==== Record set ====
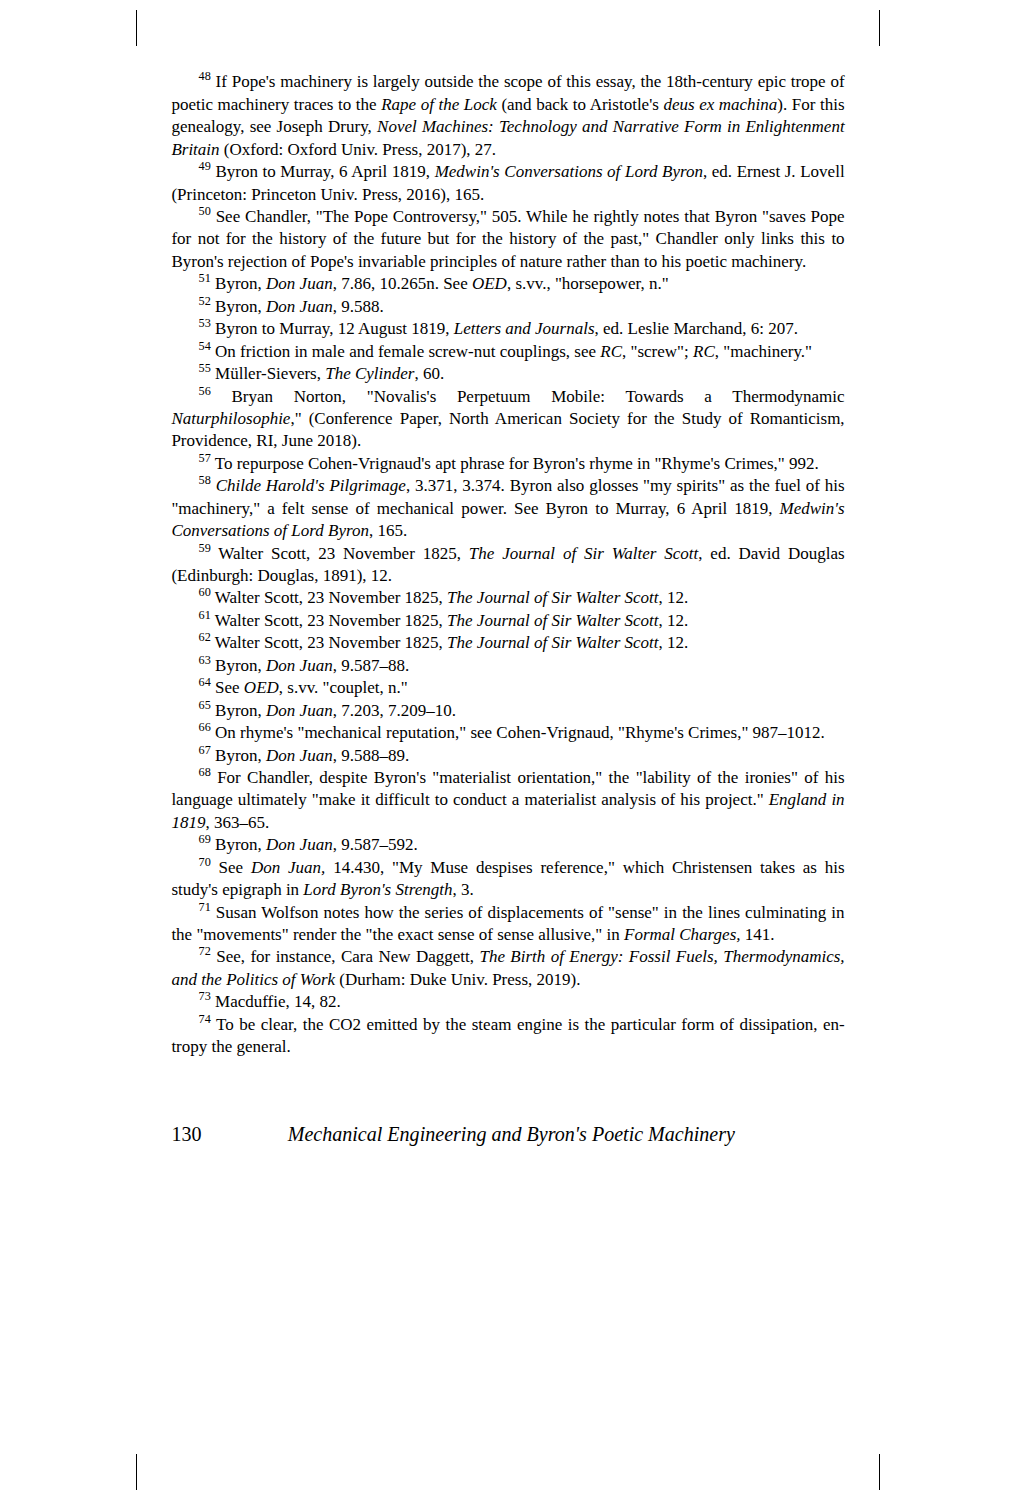48 If Pope's machinery is largely outside the scope of this essay, the 18th-century epic trope of poetic machinery traces to the Rape of the Lock (and back to Aristotle's deus ex machina). For this genealogy, see Joseph Drury, Novel Machines: Technology and Narrative Form in Enlightenment Britain (Oxford: Oxford Univ. Press, 2017), 27.
49 Byron to Murray, 6 April 1819, Medwin's Conversations of Lord Byron, ed. Ernest J. Lovell (Princeton: Princeton Univ. Press, 2016), 165.
50 See Chandler, "The Pope Controversy," 505. While he rightly notes that Byron "saves Pope for not for the history of the future but for the history of the past," Chandler only links this to Byron's rejection of Pope's invariable principles of nature rather than to his poetic machinery.
51 Byron, Don Juan, 7.86, 10.265n. See OED, s.vv., "horsepower, n."
52 Byron, Don Juan, 9.588.
53 Byron to Murray, 12 August 1819, Letters and Journals, ed. Leslie Marchand, 6: 207.
54 On friction in male and female screw-nut couplings, see RC, "screw"; RC, "machinery."
55 Müller-Sievers, The Cylinder, 60.
56 Bryan Norton, "Novalis's Perpetuum Mobile: Towards a Thermodynamic Naturphilosophie," (Conference Paper, North American Society for the Study of Romanticism, Providence, RI, June 2018).
57 To repurpose Cohen-Vrignaud's apt phrase for Byron's rhyme in "Rhyme's Crimes," 992.
58 Childe Harold's Pilgrimage, 3.371, 3.374. Byron also glosses "my spirits" as the fuel of his "machinery," a felt sense of mechanical power. See Byron to Murray, 6 April 1819, Medwin's Conversations of Lord Byron, 165.
59 Walter Scott, 23 November 1825, The Journal of Sir Walter Scott, ed. David Douglas (Edinburgh: Douglas, 1891), 12.
60 Walter Scott, 23 November 1825, The Journal of Sir Walter Scott, 12.
61 Walter Scott, 23 November 1825, The Journal of Sir Walter Scott, 12.
62 Walter Scott, 23 November 1825, The Journal of Sir Walter Scott, 12.
63 Byron, Don Juan, 9.587–88.
64 See OED, s.vv. "couplet, n."
65 Byron, Don Juan, 7.203, 7.209–10.
66 On rhyme's "mechanical reputation," see Cohen-Vrignaud, "Rhyme's Crimes," 987–1012.
67 Byron, Don Juan, 9.588–89.
68 For Chandler, despite Byron's "materialist orientation," the "lability of the ironies" of his language ultimately "make it difficult to conduct a materialist analysis of his project." England in 1819, 363–65.
69 Byron, Don Juan, 9.587–592.
70 See Don Juan, 14.430, "My Muse despises reference," which Christensen takes as his study's epigraph in Lord Byron's Strength, 3.
71 Susan Wolfson notes how the series of displacements of "sense" in the lines culminating in the "movements" render the "the exact sense of sense allusive," in Formal Charges, 141.
72 See, for instance, Cara New Daggett, The Birth of Energy: Fossil Fuels, Thermodynamics, and the Politics of Work (Durham: Duke Univ. Press, 2019).
73 Macduffie, 14, 82.
74 To be clear, the CO2 emitted by the steam engine is the particular form of dissipation, entropy the general.
130
Mechanical Engineering and Byron's Poetic Machinery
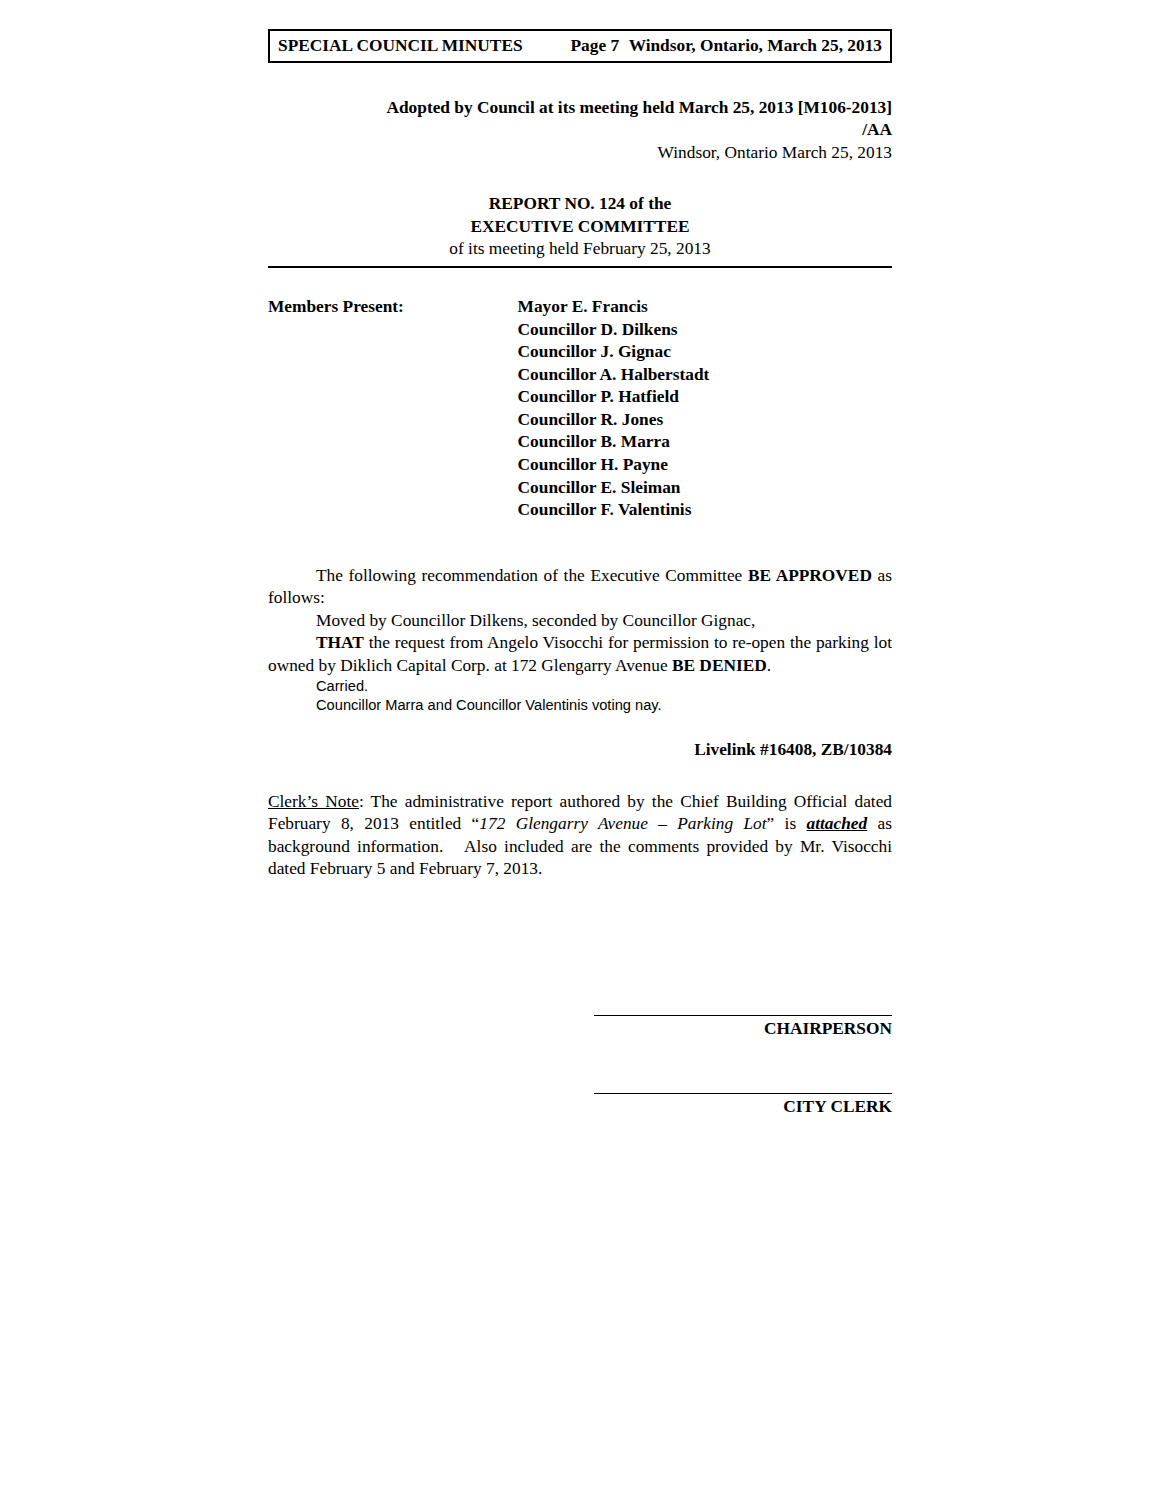SPECIAL COUNCIL MINUTES Page 7 Windsor, Ontario, March 25, 2013
Adopted by Council at its meeting held March 25, 2013 [M106-2013]
/AA
Windsor, Ontario March 25, 2013
REPORT NO. 124 of the
EXECUTIVE COMMITTEE
of its meeting held February 25, 2013
Members Present:
Mayor E. Francis
Councillor D. Dilkens
Councillor J. Gignac
Councillor A. Halberstadt
Councillor P. Hatfield
Councillor R. Jones
Councillor B. Marra
Councillor H. Payne
Councillor E. Sleiman
Councillor F. Valentinis
The following recommendation of the Executive Committee BE APPROVED as follows:
Moved by Councillor Dilkens, seconded by Councillor Gignac,
THAT the request from Angelo Visocchi for permission to re-open the parking lot owned by Diklich Capital Corp. at 172 Glengarry Avenue BE DENIED.
Carried.
Councillor Marra and Councillor Valentinis voting nay.
Livelink #16408, ZB/10384
Clerk’s Note: The administrative report authored by the Chief Building Official dated February 8, 2013 entitled “172 Glengarry Avenue – Parking Lot” is attached as background information. Also included are the comments provided by Mr. Visocchi dated February 5 and February 7, 2013.
CHAIRPERSON
CITY CLERK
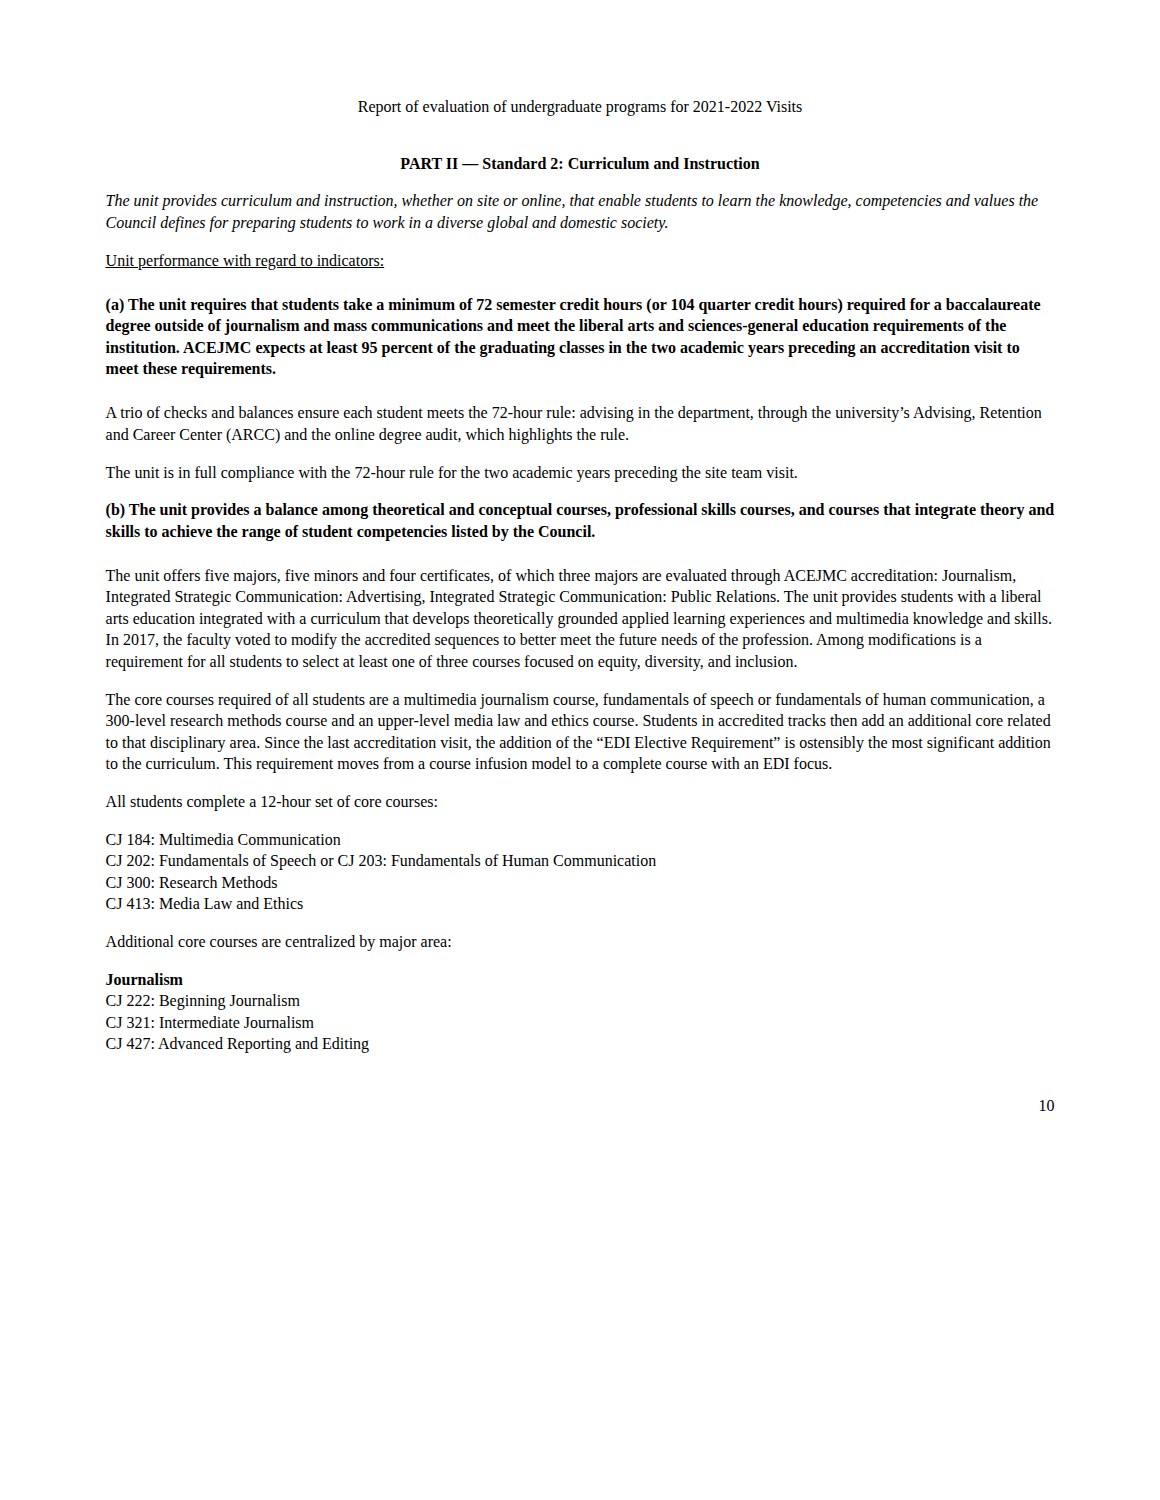Report of evaluation of undergraduate programs for 2021-2022 Visits
PART II — Standard 2: Curriculum and Instruction
The unit provides curriculum and instruction, whether on site or online, that enable students to learn the knowledge, competencies and values the Council defines for preparing students to work in a diverse global and domestic society.
Unit performance with regard to indicators:
(a) The unit requires that students take a minimum of 72 semester credit hours (or 104 quarter credit hours) required for a baccalaureate degree outside of journalism and mass communications and meet the liberal arts and sciences-general education requirements of the institution. ACEJMC expects at least 95 percent of the graduating classes in the two academic years preceding an accreditation visit to meet these requirements.
A trio of checks and balances ensure each student meets the 72-hour rule: advising in the department, through the university’s Advising, Retention and Career Center (ARCC) and the online degree audit, which highlights the rule.
The unit is in full compliance with the 72-hour rule for the two academic years preceding the site team visit.
(b) The unit provides a balance among theoretical and conceptual courses, professional skills courses, and courses that integrate theory and skills to achieve the range of student competencies listed by the Council.
The unit offers five majors, five minors and four certificates, of which three majors are evaluated through ACEJMC accreditation: Journalism, Integrated Strategic Communication: Advertising, Integrated Strategic Communication: Public Relations. The unit provides students with a liberal arts education integrated with a curriculum that develops theoretically grounded applied learning experiences and multimedia knowledge and skills. In 2017, the faculty voted to modify the accredited sequences to better meet the future needs of the profession. Among modifications is a requirement for all students to select at least one of three courses focused on equity, diversity, and inclusion.
The core courses required of all students are a multimedia journalism course, fundamentals of speech or fundamentals of human communication, a 300-level research methods course and an upper-level media law and ethics course. Students in accredited tracks then add an additional core related to that disciplinary area. Since the last accreditation visit, the addition of the “EDI Elective Requirement” is ostensibly the most significant addition to the curriculum. This requirement moves from a course infusion model to a complete course with an EDI focus.
All students complete a 12-hour set of core courses:
CJ 184: Multimedia Communication
CJ 202: Fundamentals of Speech or CJ 203: Fundamentals of Human Communication
CJ 300: Research Methods
CJ 413: Media Law and Ethics
Additional core courses are centralized by major area:
Journalism
CJ 222: Beginning Journalism
CJ 321: Intermediate Journalism
CJ 427: Advanced Reporting and Editing
10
====
* [Work order]: All of the entries must be reproduced exactly, apart from the pictures, which are to be dropped.

* [Solution for this task]:
48 If Pope's machinery is largely outside the scope of this essay, the 18th-century epic trope of poetic machinery traces to the Rape of the Lock (and back to Aristotle's deus ex machina). For this genealogy, see Joseph Drury, Novel Machines: Technology and Narrative Form in Enlightenment Britain (Oxford: Oxford Univ. Press, 2017), 27.
49 Byron to Murray, 6 April 1819, Medwin's Conversations of Lord Byron, ed. Ernest J. Lovell (Princeton: Princeton Univ. Press, 2016), 165.
50 See Chandler, "The Pope Controversy," 505. While he rightly notes that Byron "saves Pope for not for the history of the future but for the history of the past," Chandler only links this to Byron's rejection of Pope's invariable principles of nature rather than to his poetic machinery.
51 Byron, Don Juan, 7.86, 10.265n. See OED, s.vv., "horsepower, n."
52 Byron, Don Juan, 9.588.
53 Byron to Murray, 12 August 1819, Letters and Journals, ed. Leslie Marchand, 6: 207.
54 On friction in male and female screw-nut couplings, see RC, "screw"; RC, "machinery."
55 Müller-Sievers, The Cylinder, 60.
56 Bryan Norton, "Novalis's Perpetuum Mobile: Towards a Thermodynamic Naturphilosophie," (Conference Paper, North American Society for the Study of Romanticism, Providence, RI, June 2018).
57 To repurpose Cohen-Vrignaud's apt phrase for Byron's rhyme in "Rhyme's Crimes," 992.
58 Childe Harold's Pilgrimage, 3.371, 3.374. Byron also glosses "my spirits" as the fuel of his "machinery," a felt sense of mechanical power. See Byron to Murray, 6 April 1819, Medwin's Conversations of Lord Byron, 165.
59 Walter Scott, 23 November 1825, The Journal of Sir Walter Scott, ed. David Douglas (Edinburgh: Douglas, 1891), 12.
60 Walter Scott, 23 November 1825, The Journal of Sir Walter Scott, 12.
61 Walter Scott, 23 November 1825, The Journal of Sir Walter Scott, 12.
62 Walter Scott, 23 November 1825, The Journal of Sir Walter Scott, 12.
63 Byron, Don Juan, 9.587–88.
64 See OED, s.vv. "couplet, n."
65 Byron, Don Juan, 7.203, 7.209–10.
66 On rhyme's "mechanical reputation," see Cohen-Vrignaud, "Rhyme's Crimes," 987–1012.
67 Byron, Don Juan, 9.588–89.
68 For Chandler, despite Byron's "materialist orientation," the "lability of the ironies" of his language ultimately "make it difficult to conduct a materialist analysis of his project." England in 1819, 363–65.
69 Byron, Don Juan, 9.587–592.
70 See Don Juan, 14.430, "My Muse despises reference," which Christensen takes as his study's epigraph in Lord Byron's Strength, 3.
71 Susan Wolfson notes how the series of displacements of "sense" in the lines culminating in the "movements" render the "the exact sense of sense allusive," in Formal Charges, 141.
72 See, for instance, Cara New Daggett, The Birth of Energy: Fossil Fuels, Thermodynamics, and the Politics of Work (Durham: Duke Univ. Press, 2019).
73 Macduffie, 14, 82.
74 To be clear, the CO2 emitted by the steam engine is the particular form of dissipation, entropy the general.
130
Mechanical Engineering and Byron's Poetic Machinery
SPECIAL COUNCIL MINUTES Page 7 Windsor, Ontario, March 25, 2013
Adopted by Council at its meeting held March 25, 2013 [M106-2013]
/AA
Windsor, Ontario March 25, 2013
REPORT NO. 124 of the
EXECUTIVE COMMITTEE
of its meeting held February 25, 2013
Members Present:
Mayor E. Francis
Councillor D. Dilkens
Councillor J. Gignac
Councillor A. Halberstadt
Councillor P. Hatfield
Councillor R. Jones
Councillor B. Marra
Councillor H. Payne
Councillor E. Sleiman
Councillor F. Valentinis
The following recommendation of the Executive Committee BE APPROVED as follows:
Moved by Councillor Dilkens, seconded by Councillor Gignac,
THAT the request from Angelo Visocchi for permission to re-open the parking lot owned by Diklich Capital Corp. at 172 Glengarry Avenue BE DENIED.
Carried.
Councillor Marra and Councillor Valentinis voting nay.
Livelink #16408, ZB/10384
Clerk’s Note: The administrative report authored by the Chief Building Official dated February 8, 2013 entitled “172 Glengarry Avenue – Parking Lot” is attached as background information. Also included are the comments provided by Mr. Visocchi dated February 5 and February 7, 2013.
CHAIRPERSON
CITY CLERK
Report of evaluation of undergraduate programs for 2021-2022 Visits
PART II — Standard 2: Curriculum and Instruction
The unit provides curriculum and instruction, whether on site or online, that enable students to learn the knowledge, competencies and values the Council defines for preparing students to work in a diverse global and domestic society.
Unit performance with regard to indicators:
(a) The unit requires that students take a minimum of 72 semester credit hours (or 104 quarter credit hours) required for a baccalaureate degree outside of journalism and mass communications and meet the liberal arts and sciences-general education requirements of the institution. ACEJMC expects at least 95 percent of the graduating classes in the two academic years preceding an accreditation visit to meet these requirements.
A trio of checks and balances ensure each student meets the 72-hour rule: advising in the department, through the university’s Advising, Retention and Career Center (ARCC) and the online degree audit, which highlights the rule.
The unit is in full compliance with the 72-hour rule for the two academic years preceding the site team visit.
(b) The unit provides a balance among theoretical and conceptual courses, professional skills courses, and courses that integrate theory and skills to achieve the range of student competencies listed by the Council.
The unit offers five majors, five minors and four certificates, of which three majors are evaluated through ACEJMC accreditation: Journalism, Integrated Strategic Communication: Advertising, Integrated Strategic Communication: Public Relations. The unit provides students with a liberal arts education integrated with a curriculum that develops theoretically grounded applied learning experiences and multimedia knowledge and skills. In 2017, the faculty voted to modify the accredited sequences to better meet the future needs of the profession. Among modifications is a requirement for all students to select at least one of three courses focused on equity, diversity, and inclusion.
The core courses required of all students are a multimedia journalism course, fundamentals of speech or fundamentals of human communication, a 300-level research methods course and an upper-level media law and ethics course. Students in accredited tracks then add an additional core related to that disciplinary area. Since the last accreditation visit, the addition of the “EDI Elective Requirement” is ostensibly the most significant addition to the curriculum. This requirement moves from a course infusion model to a complete course with an EDI focus.
All students complete a 12-hour set of core courses:
CJ 184: Multimedia Communication
CJ 202: Fundamentals of Speech or CJ 203: Fundamentals of Human Communication
CJ 300: Research Methods
CJ 413: Media Law and Ethics
Additional core courses are centralized by major area:
Journalism
CJ 222: Beginning Journalism
CJ 321: Intermediate Journalism
CJ 427: Advanced Reporting and Editing
10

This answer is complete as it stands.